In a statement, Netanyahu welcomed the portions of the report that recognized the “centrality of Palestinian incitement and violence to the perpetuation of the conflict.” But Netanyahu faulted the Quartet report’s conclusion on settlements, saying it “perpetuates the myth that Israeli construction in the West Bank is an obstacle to peace. When Israel froze settlements, it did not get peace.”

The Palestinians also criticized what they say is the Quartet’s effort to draw equivalence between Israeli and Palestinian conduct. “It does not meet our expectations as a nation living under a foreign colonial military occupation,” Palestine Liberation Organization General Secretary Saeb Erekat said in response to the report, according to the Washington Post. The Quartet, he added, “attempts to equalize the responsibilities between a people under occupation and a foreign military occupier.”

The report comes at a violent time. Since October 2015, the report found Palestinians have carried out more than 250 stabbing, shooting, and bombing attacks against Israelis, resulting in the deaths of at least 30 Israelis. “In the most intense period, there were three to four attacks per day,” the report found, adding that the perpetrators were mostly “young unaffiliated individuals.”

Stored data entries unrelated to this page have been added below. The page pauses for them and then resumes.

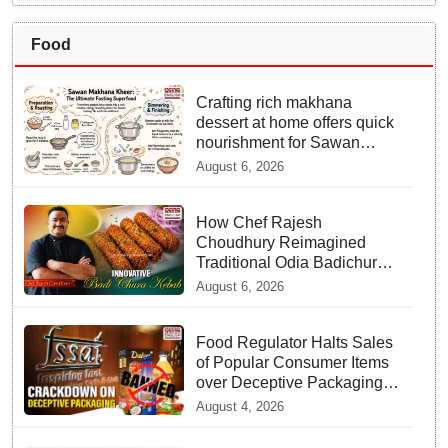
Food
Crafting rich makhana
dessert at home offers quick
nourishment for Sawan
fasting
August 6, 2026
How Chef Rajesh
Choudhury Reimagined
Traditional Odia Badichura
into Crispy Kebabs
August 6, 2026
Food Regulator Halts Sales
of Popular Consumer Items
over Deceptive Packaging
Labels
August 4, 2026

During the same period, 140 Palestinians who either perpetrated such attacks or were suspected of having done so were killed. The Israeli security forces killed another 60 Palestinians during crackdowns on protests and in other military operations. The report found violence has subsided “significantly” during 2016 largely as a result of stepped-up enforcement operations by the Palestinian Authority, which has “successfully thwarted attacks, seized weapons, and arrested suspected extremists.” But recent terrorist attacks, including a bus bombing in Jerusalem in April and the shooting deaths of four Israelis at a Tel Aviv cafe in June, highlighted the ongoing bloodshed. And on Thursday, a 13-year-old American-Israeli girl, Hallel Yaffa Ariel, was stabbed to death in her sleep by a Palestinian teenager in the West Bank settlement of Kiryat Arba.

Israel has responded to the attacks by expanding administrative detentions and demolishing the homes of suspected terrorists. Even some senior Israeli officials have expressed concern about the excessive use of force in such operations. But the Quartet focused particular attention on Israel’s policy of expanding settlements.

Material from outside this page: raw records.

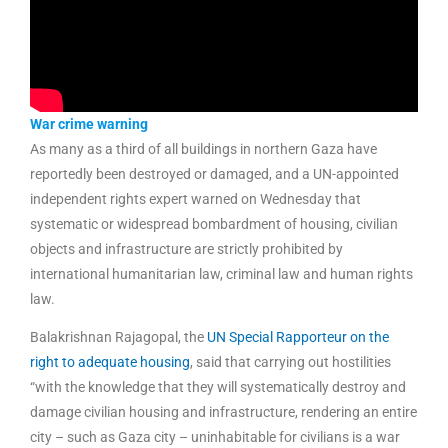
War crime warning
As many as a third of all buildings in northern Gaza have
reportedly been destroyed or damaged, and a UN-appointed
independent rights expert warned on Wednesday that
systematic or widespread bombardment of housing, civilian
objects and infrastructure are strictly prohibited by
international humanitarian law, criminal law and human rights
law.
Balakrishnan Rajagopal, the
UN Special Rapporteur on the
right to adequate housing
, said that carrying out hostilities
“with the knowledge that they will systematically destroy and
damage civilian housing and infrastructure, rendering an entire
city – such as Gaza city – uninhabitable for civilians is a war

Since the Oslo peace process began in 1993, the population of Israeli settlements has more than doubled, with more than 570,000 settlers, including at least 85,000 who live deep inside the West Bank. “This raises legitimate questions about Israel’s long-term intentions, which are compounded by the statements of some Israeli ministers that there should never be a Palestinian state,” the report found. The Quartet report called on Israel to “cease” its settlement policy and accelerate ongoing restrictions to and from Gaza.

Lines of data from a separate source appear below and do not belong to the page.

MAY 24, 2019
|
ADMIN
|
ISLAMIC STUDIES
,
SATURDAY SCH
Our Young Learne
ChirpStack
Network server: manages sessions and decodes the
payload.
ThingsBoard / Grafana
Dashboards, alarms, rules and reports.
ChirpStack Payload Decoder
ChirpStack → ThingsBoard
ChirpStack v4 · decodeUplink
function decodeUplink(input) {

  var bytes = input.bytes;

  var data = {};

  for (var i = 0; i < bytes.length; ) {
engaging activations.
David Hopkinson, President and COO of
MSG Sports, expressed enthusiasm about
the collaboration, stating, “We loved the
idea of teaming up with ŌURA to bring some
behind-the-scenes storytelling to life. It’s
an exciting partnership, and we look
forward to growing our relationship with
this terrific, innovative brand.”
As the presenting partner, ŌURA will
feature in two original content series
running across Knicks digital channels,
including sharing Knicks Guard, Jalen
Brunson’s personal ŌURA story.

The Quartet expressed alarm at ongoing attacks by Israeli settlers against Palestinians, including a 2015 arson attack that killed three and the burning death of a Palestinian boy in 2014. It noted, though, that the number of settler attacks has declined over the past three years.

It also faulted Hamas for publicly glorifying terrorists as “heroic martyrs.”

“Hamas and other radical factions are responsible for the most explicit and widespread forms of incitement,” the report stated. “These groups use media outlets to glorify terrorism and openly call for violence against Jews, including instructing on how to carry out stabbings.” Even officials from the more moderate Fatah faction, which is led by Palestinian Authority President Mahmoud Abbas, have “publicly supported attacks and their perpetrators.”